The biotechnologists of Kathmandu-based startup Ficus Biotech did not really know how to run a professional business until they came across the accelerator programme Rockstart Impact. Now, their road to success in Nepal lays wide open.

Biotechies

The three founders of Ficus Biotech are true biotechies. Managing Director Durlav Karki, who obtained a master’s in biochemistry at the University of Stavanger in Norway, and his co-founders Anuroop Manandhar, a graduate from Columbia University in New York knew each other from their bachelor studies in biotechnology in Kathmandu, and later they met third partner-in-crime Santosh Dahal who has completed his Masters in Biotechnology from Tribhuwan University in Kathmandu. “When we started our company in 2015,” says 31-year-oldKarki, “none of us knew much about crucial parts of doing business, like finance, marketing and management. The three of us were focused mainly on tissue culture and creating high quality plants.”

Attract investment

This all changed when the company was selected for the Rockstart Impact Programme in 2016. During this hundred-day-long accelerator programme, Karki and his business partners soon realized that they could not just focus on their products. Karki: “Strict financial management and monitoring is crucial for our success. Luckily, we have received, and continue to receive, a lot of help in those areas. The programme helped us to think more strategically about our business and we work much more organized than before.” With the final pitch at Demo Day 2016, Ficus Biotech partner Anuroop Manandhar convinced Netherlands-based Purplefield Investments to invest in the company.

Tissue culture in Nepal

One to Watch rightly recognized the enormous potential of Ficus Biotech.

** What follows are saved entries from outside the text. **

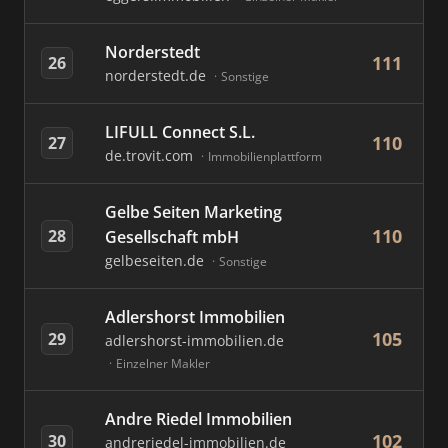
Norderstedt
111
26
norderstedt.de
Sonstige
LIFULL Connect S.L.
110
27
de.trovit.com
Immobilienplattform
Gelbe Seiten Marketing
110
28
Gesellschaft mbH
gelbeseiten.de
Sonstige
Adlershorst Immobilien
105
29
adlershorst-immobilien.de
Einzelner Makler
Andre Riedel Immobilien
102
30
andreriedel-immobilien.de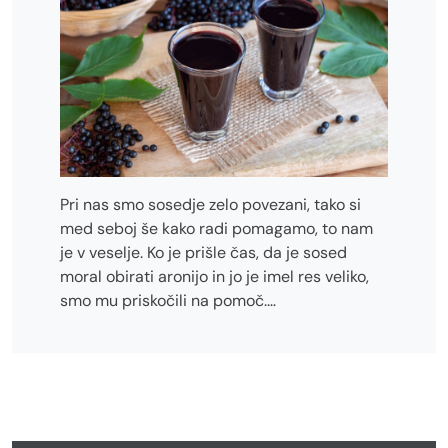
Pri nas smo sosedje zelo povezani, tako si
med seboj še kako radi pomagamo, to nam
je v veselje. Ko je prišle čas, da je sosed
moral obirati aronijo in jo je imel res veliko,
smo mu priskočili na pomoč.…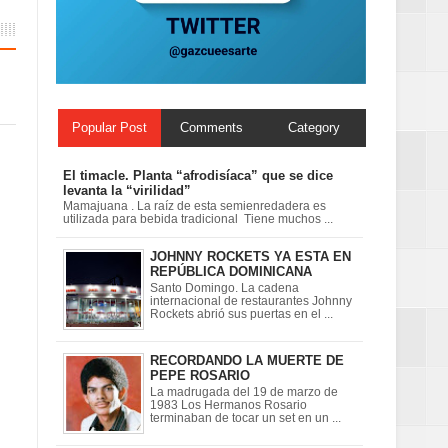
Popular Post
Comments
Category
El timacle. Planta “afrodisíaca” que se dice
levanta la “virilidad”
Mamajuana . La raíz de esta semienredadera es
utilizada para bebida tradicional Tiene muchos ...
JOHNNY ROCKETS YA ESTA EN
REPÚBLICA DOMINICANA
Santo Domingo. La cadena
internacional de restaurantes Johnny
Rockets abrió sus puertas en el ...
RECORDANDO LA MUERTE DE
PEPE ROSARIO
La madrugada del 19 de marzo de
1983 Los Hermanos Rosario
terminaban de tocar un set en un ...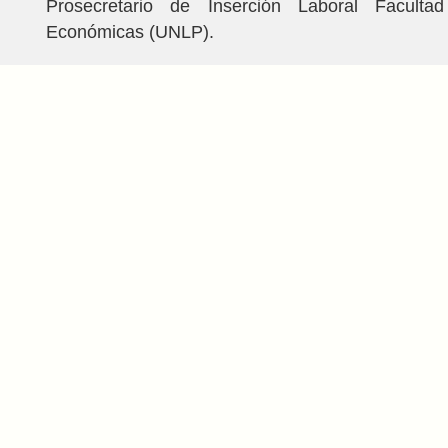
Prosecretario de Inserción Laboral Faculta
Económicas (UNLP).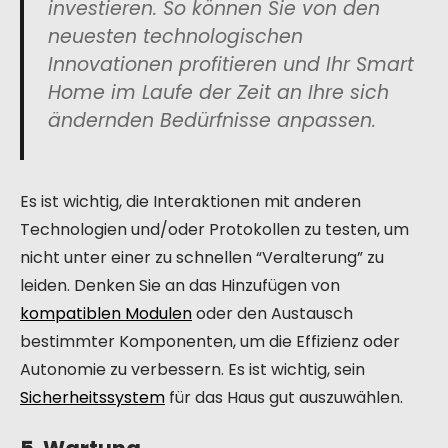
investieren. So können Sie von den
neuesten technologischen
Innovationen profitieren und Ihr Smart
Home im Laufe der Zeit an Ihre sich
ändernden Bedürfnisse anpassen.
Es ist wichtig, die Interaktionen mit anderen
Technologien und/oder Protokollen zu testen, um
nicht unter einer zu schnellen “Veralterung” zu
leiden. Denken Sie an das Hinzufügen von
kompatiblen Modulen
oder den Austausch
bestimmter Komponenten, um die Effizienz oder
Autonomie zu verbessern. Es ist wichtig, sein
Sicherheitssystem
für das Haus gut auszuwählen.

The tissue culture company is the first to address the lack of quality seeds and plants in the agriculture sector in Nepal. Karki: “We grow healthy and disease free seedlings and plants and multiply them. As a result farmers get high quality, disease free seedlings and plants that increase production and generate higher value.” Currently, Ficus Biotech focuses in the production of Paulownia and Bamboo. Paulownia is widely known for its good timber whereas Bamboo is used as construction material and in production of various handicrafts. Further, Ficus Biotech works on tissue culture of agricultural plants such as potato and banana. They are soon going to start production of flowering plants such as Gerbera and Carnation.

Enormous impact

As 70% of the population is dependent on farming, the impact that Ficus Biotech can make in Nepal cannot be overestimated. The demand for high quality and disease-free seeds and plants is huge. Five years from now, Ficus Biotech aims to produce and sell at least 1 million seedlings of various plants. Nepalese farmers now import expensive and low grade seedlings which undermine productivity and reduce the quality of their produce. Karki: “Most farmers in Nepal have never heard of tissue culture, so we need to convince them that our plants are superior to what they can get elsewhere.” That is not always easy, admits Karki. “Farmers are skeptical towards outsiders because they have often been fooled by middle men and city folks. It takes time to gain their trust. We make field trips to rural areas to inform and train them – sometimes in cooperation with local government. In the beginning just a handful of farmers were brave enough to try our products. The rest will follow soon after they see the results. We try to explain to them that the cost of seedlings is less than 5% of the total cost but if the quality of the seedlings is not good then the whole harvest will not be good. Hence buying high quality plants is actually a very good investment.”

Save the harvest

When the foreign investment from the Netherlands comes in – expected in a few months time from now as a result of some remaining bureaucratic hurdles – Karki and his colleagues will start building their brand new production unit. By the end of the year Ficus Biotech hopes to start plant disease diagnostic services as well. When a crop is threatened by a plant disease, the biotechies of Ficus Biotech can detect the disease and offer a solution to save the harvest – a unique service that will significantly improve the lives and livelihoods of farmers in Nepal.